▶ **ABOUT THIS EXERCISE**: Look through the material and copy each line holding "WFTNet".

▶ **DATA LISTING**:
BEGIN

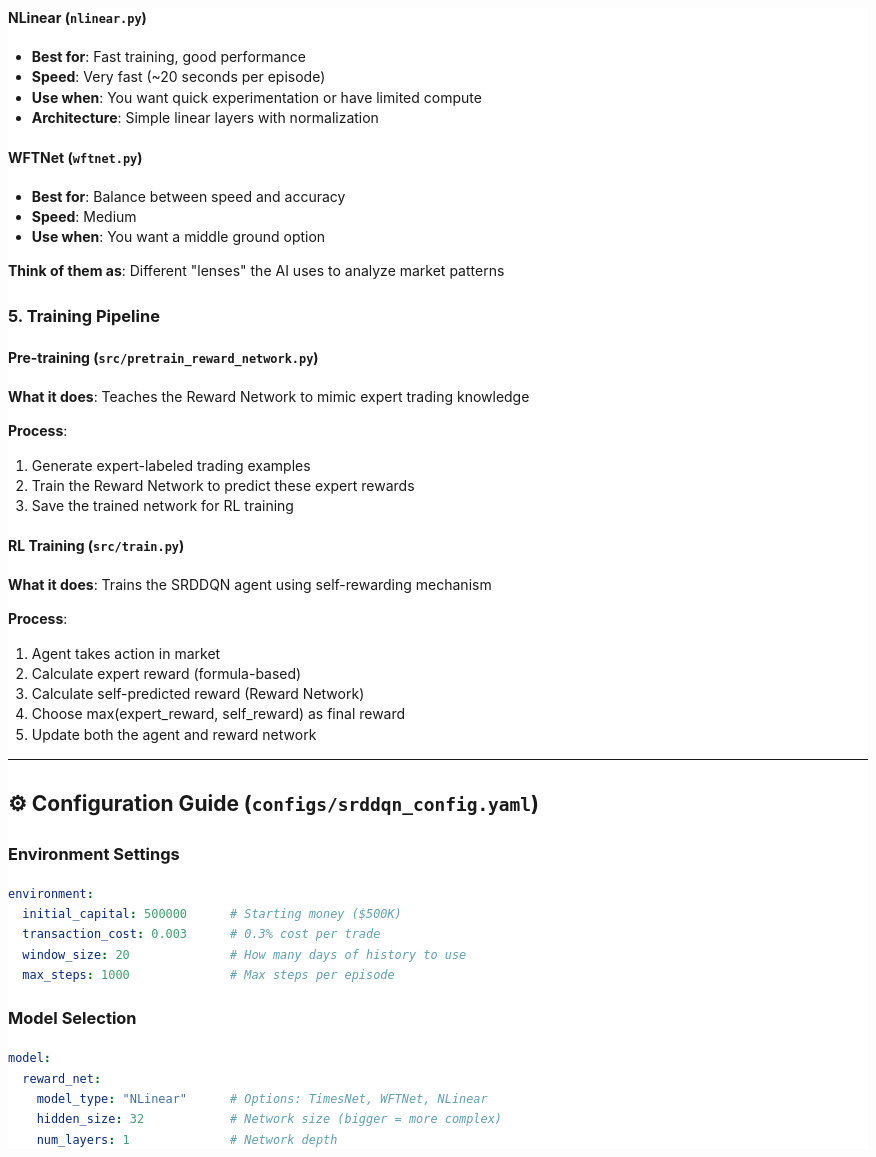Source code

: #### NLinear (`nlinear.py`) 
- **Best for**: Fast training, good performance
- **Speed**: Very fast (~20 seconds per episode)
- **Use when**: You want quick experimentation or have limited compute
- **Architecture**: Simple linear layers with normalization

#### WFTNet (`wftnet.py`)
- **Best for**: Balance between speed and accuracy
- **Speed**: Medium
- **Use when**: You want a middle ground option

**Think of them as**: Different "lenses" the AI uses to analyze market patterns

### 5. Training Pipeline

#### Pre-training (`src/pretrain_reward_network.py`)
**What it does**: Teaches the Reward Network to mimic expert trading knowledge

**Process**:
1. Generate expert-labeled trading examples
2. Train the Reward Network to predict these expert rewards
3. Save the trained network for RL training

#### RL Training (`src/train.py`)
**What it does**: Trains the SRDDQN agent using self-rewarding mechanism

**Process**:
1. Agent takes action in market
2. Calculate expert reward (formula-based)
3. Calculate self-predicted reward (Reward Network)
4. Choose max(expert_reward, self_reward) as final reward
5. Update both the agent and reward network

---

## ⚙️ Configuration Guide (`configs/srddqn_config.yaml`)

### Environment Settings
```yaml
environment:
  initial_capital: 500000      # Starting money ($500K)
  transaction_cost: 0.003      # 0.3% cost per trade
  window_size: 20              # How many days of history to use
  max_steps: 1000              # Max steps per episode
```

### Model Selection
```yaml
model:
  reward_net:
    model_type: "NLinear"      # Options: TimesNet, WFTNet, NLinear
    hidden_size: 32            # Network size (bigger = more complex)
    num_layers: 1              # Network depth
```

END

▶ **SOLVED EXERCISE**:
#### WFTNet (`wftnet.py`)
    model_type: "NLinear"      # Options: TimesNet, WFTNet, NLinear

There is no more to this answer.